→ Task data

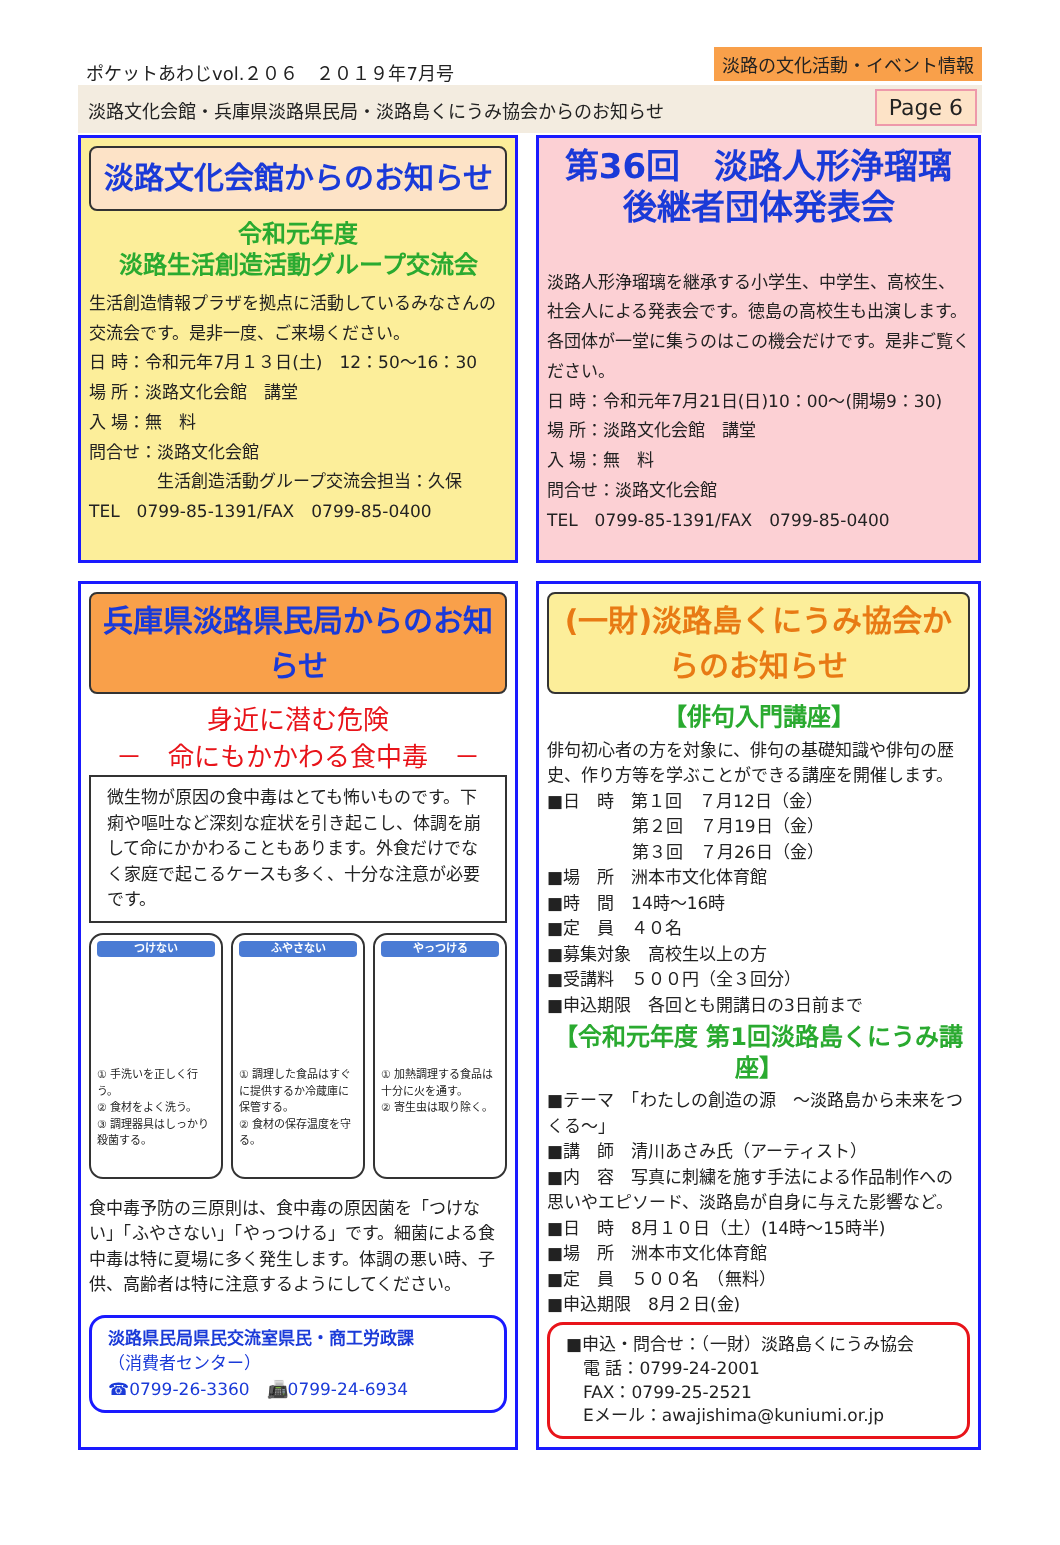ポケットあわじvol.２０６　２０１９年7月号
淡路の文化活動・イベント情報
淡路文化会館・兵庫県淡路県民局・淡路島くにうみ協会からのお知らせ
Page 6
淡路文化会館からのお知らせ
令和元年度
淡路生活創造活動グループ交流会
生活創造情報プラザを拠点に活動しているみなさんの交流会です。是非一度、ご来場ください。
日 時：令和元年7月１３日(土)　12：50～16：30
場 所：淡路文化会館　講堂
入 場：無　料
問合せ：淡路文化会館
　　　　生活創造活動グループ交流会担当：久保
TEL　0799-85-1391/FAX　0799-85-0400
第36回　淡路人形浄瑠璃
後継者団体発表会
淡路人形浄瑠璃を継承する小学生、中学生、高校生、社会人による発表会です。徳島の高校生も出演します。各団体が一堂に集うのはこの機会だけです。是非ご覧ください。
日 時：令和元年7月21日(日)10：00～(開場9：30)
場 所：淡路文化会館　講堂
入 場：無　料
問合せ：淡路文化会館
TEL　0799-85-1391/FAX　0799-85-0400
兵庫県淡路県民局からのお知らせ
身近に潜む危険
－　命にもかかわる食中毒　－
微生物が原因の食中毒はとても怖いものです。下痢や嘔吐など深刻な症状を引き起こし、体調を崩して命にかかわることもあります。外食だけでなく家庭で起こるケースも多く、十分な注意が必要です。
つけない
① 手洗いを正しく行う。
② 食材をよく洗う。
③ 調理器具はしっかり殺菌する。
ふやさない
① 調理した食品はすぐに提供するか冷蔵庫に保管する。
② 食材の保存温度を守る。
やっつける
① 加熱調理する食品は十分に火を通す。
② 寄生虫は取り除く。
食中毒予防の三原則は、食中毒の原因菌を「つけない」「ふやさない」「やっつける」です。細菌による食中毒は特に夏場に多く発生します。体調の悪い時、子供、高齢者は特に注意するようにしてください。
淡路県民局県民交流室県民・商工労政課
（消費者センター）
☎0799-26-3360　📠0799-24-6934
(一財)淡路島くにうみ協会からのお知らせ
【俳句入門講座】
俳句初心者の方を対象に、俳句の基礎知識や俳句の歴史、作り方等を学ぶことができる講座を開催します。
■日　時　第１回　７月12日（金）
　　　　　第２回　７月19日（金）
　　　　　第３回　７月26日（金）
■場　所　洲本市文化体育館
■時　間　14時～16時
■定　員　４０名
■募集対象　高校生以上の方
■受講料　５００円（全３回分）
■申込期限　各回とも開講日の3日前まで
【令和元年度 第1回淡路島くにうみ講座】
■テーマ　「わたしの創造の源　～淡路島から未来をつくる～」
■講　師　清川あさみ氏（アーティスト）
■内　容　写真に刺繍を施す手法による作品制作への思いやエピソード、淡路島が自身に与えた影響など。
■日　時　8月１０日（土）(14時～15時半)
■場　所　洲本市文化体育館
■定　員　５００名　（無料）
■申込期限　8月２日(金)
■申込・問合せ：（一財）淡路島くにうみ協会
　電 話：0799-24-2001
　FAX：0799-25-2521
　Eメール：awajishima@kuniumi.or.jp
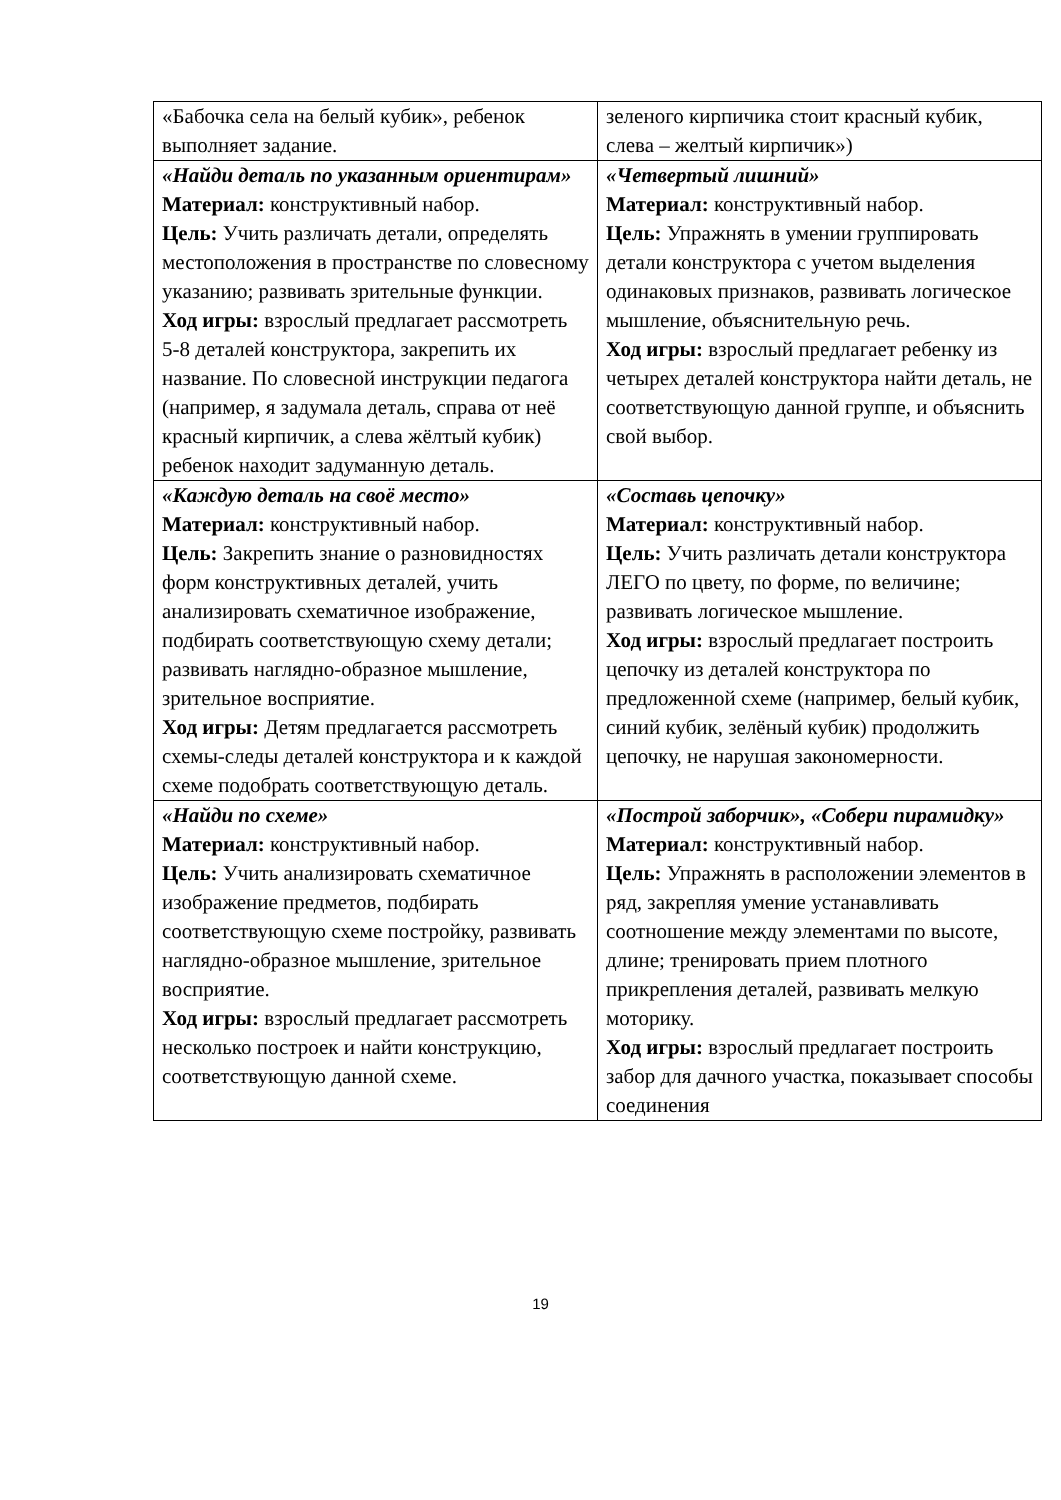| «Бабочка села на белый кубик», ребенок выполняет задание. | зеленого кирпичика стоит красный кубик, слева – желтый кирпичик») |
| «Найди деталь по указанным ориентирам» Материал: конструктивный набор. Цель: Учить различать детали, определять местоположения в пространстве по словесному указанию; развивать зрительные функции. Ход игры: взрослый предлагает рассмотреть 5-8 деталей конструктора, закрепить их название. По словесной инструкции педагога (например, я задумала деталь, справа от неё красный кирпичик, а слева жёлтый кубик) ребенок находит задуманную деталь. | «Четвертый лишний» Материал: конструктивный набор. Цель: Упражнять в умении группировать детали конструктора с учетом выделения одинаковых признаков, развивать логическое мышление, объяснительную речь. Ход игры: взрослый предлагает ребенку из четырех деталей конструктора найти деталь, не соответствующую данной группе, и объяснить свой выбор. |
| «Каждую деталь на своё место» Материал: конструктивный набор. Цель: Закрепить знание о разновидностях форм конструктивных деталей, учить анализировать схематичное изображение, подбирать соответствующую схему детали; развивать наглядно-образное мышление, зрительное восприятие. Ход игры: Детям предлагается рассмотреть схемы-следы деталей конструктора и к каждой схеме подобрать соответствующую деталь. | «Составь цепочку» Материал: конструктивный набор. Цель: Учить различать детали конструктора ЛЕГО по цвету, по форме, по величине; развивать логическое мышление. Ход игры: взрослый предлагает построить цепочку из деталей конструктора по предложенной схеме (например, белый кубик, синий кубик, зелёный кубик) продолжить цепочку, не нарушая закономерности. |
| «Найди по схеме» Материал: конструктивный набор. Цель: Учить анализировать схематичное изображение предметов, подбирать соответствующую схеме постройку, развивать наглядно-образное мышление, зрительное восприятие. Ход игры: взрослый предлагает рассмотреть несколько построек и найти конструкцию, соответствующую данной схеме. | «Построй заборчик», «Собери пирамидку» Материал: конструктивный набор. Цель: Упражнять в расположении элементов в ряд, закрепляя умение устанавливать соотношение между элементами по высоте, длине; тренировать прием плотного прикрепления деталей, развивать мелкую моторику. Ход игры: взрослый предлагает построить забор для дачного участка, показывает способы соединения |
19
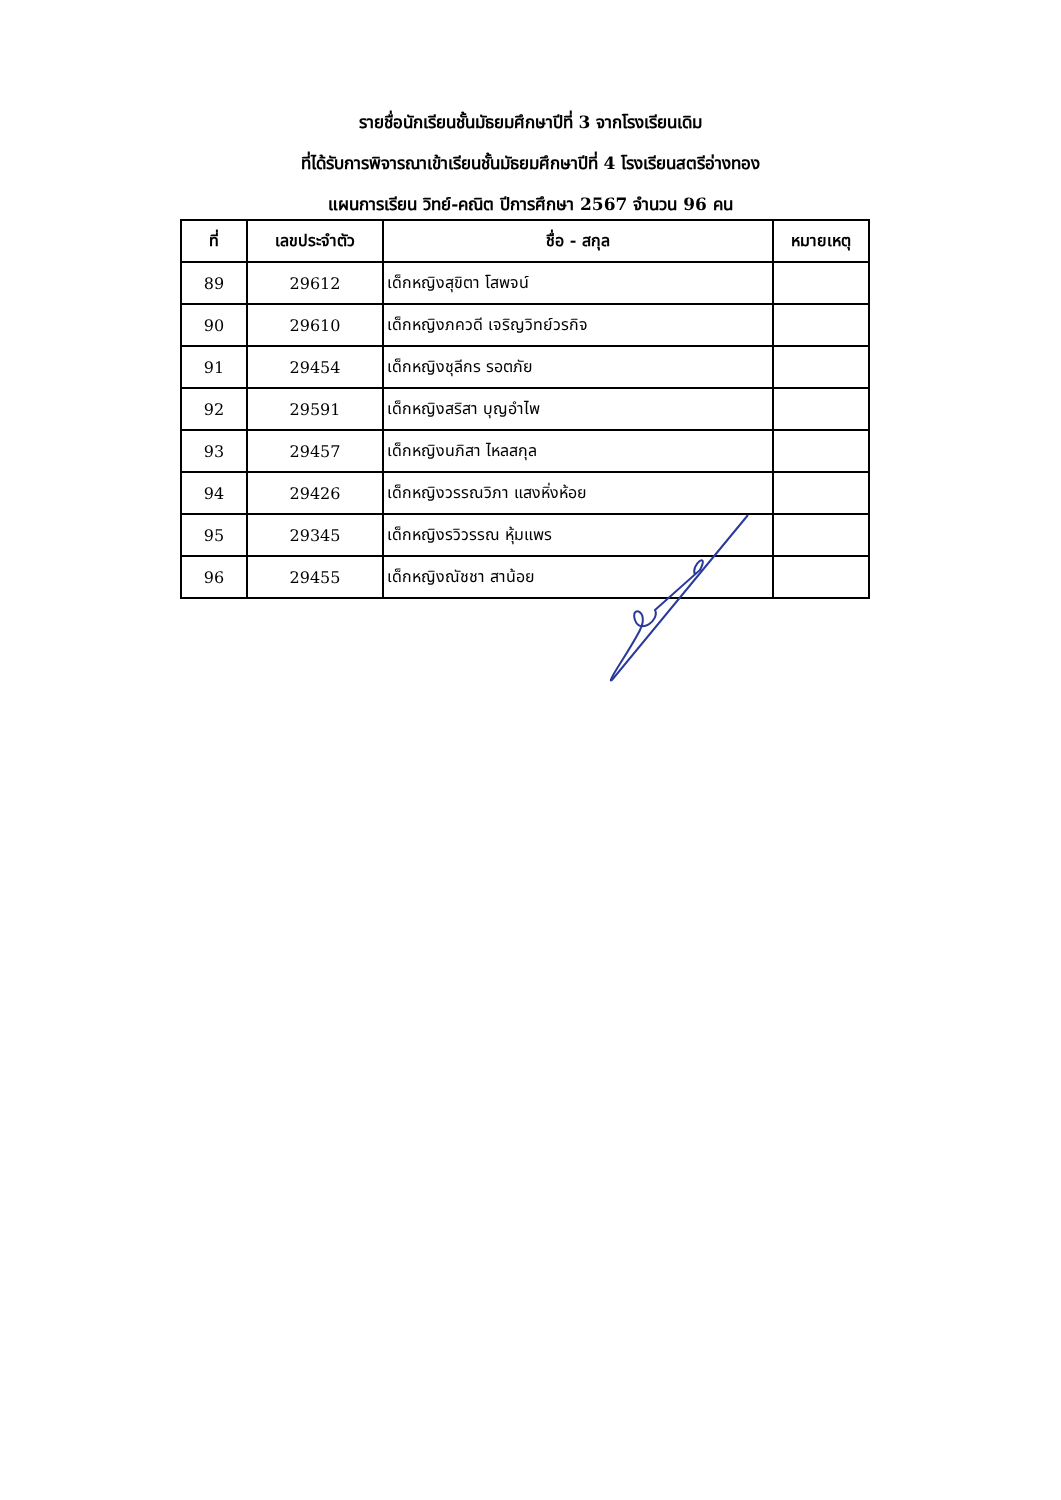รายชื่อนักเรียนชั้นมัธยมศึกษาปีที่ 3 จากโรงเรียนเดิม
ที่ได้รับการพิจารณาเข้าเรียนชั้นมัธยมศึกษาปีที่ 4 โรงเรียนสตรีอ่างทอง
แผนการเรียน วิทย์-คณิต ปีการศึกษา 2567 จำนวน 96 คน
| ที่ | เลขประจำตัว | ชื่อ - สกุล | หมายเหตุ |
| --- | --- | --- | --- |
| 89 | 29612 | เด็กหญิงสุขิตา โสพจน์ | |
| 90 | 29610 | เด็กหญิงภควดี เจริญวิทย์วรกิจ | |
| 91 | 29454 | เด็กหญิงชุลีกร รอตภัย | |
| 92 | 29591 | เด็กหญิงสริสา บุญอำไพ | |
| 93 | 29457 | เด็กหญิงนภิสา ไหลสกุล | |
| 94 | 29426 | เด็กหญิงวรรณวิภา แสงหิ่งห้อย | |
| 95 | 29345 | เด็กหญิงรวิวรรณ หุ้มแพร | |
| 96 | 29455 | เด็กหญิงณัชชา สาน้อย | |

→ Your instructions
Return a copy of every line in the records that includes the string "конструктора".

→ Output for this task
| «Найди деталь по указанным ориентирам» Материал: конструктивный набор. Цель: Учить различать детали, определять местоположения в пространстве по словесному указанию; развивать зрительные функции. Ход игры: взрослый предлагает рассмотреть 5-8 деталей конструктора, закрепить их название. По словесной инструкции педагога (например, я задумала деталь, справа от неё красный кирпичик, а слева жёлтый кубик) ребенок находит задуманную деталь. | «Четвертый лишний» Материал: конструктивный набор. Цель: Упражнять в умении группировать детали конструктора с учетом выделения одинаковых признаков, развивать логическое мышление, объяснительную речь. Ход игры: взрослый предлагает ребенку из четырех деталей конструктора найти деталь, не соответствующую данной группе, и объяснить свой выбор. |
| «Каждую деталь на своё место» Материал: конструктивный набор. Цель: Закрепить знание о разновидностях форм конструктивных деталей, учить анализировать схематичное изображение, подбирать соответствующую схему детали; развивать наглядно-образное мышление, зрительное восприятие. Ход игры: Детям предлагается рассмотреть схемы-следы деталей конструктора и к каждой схеме подобрать соответствующую деталь. | «Составь цепочку» Материал: конструктивный набор. Цель: Учить различать детали конструктора ЛЕГО по цвету, по форме, по величине; развивать логическое мышление. Ход игры: взрослый предлагает построить цепочку из деталей конструктора по предложенной схеме (например, белый кубик, синий кубик, зелёный кубик) продолжить цепочку, не нарушая закономерности. |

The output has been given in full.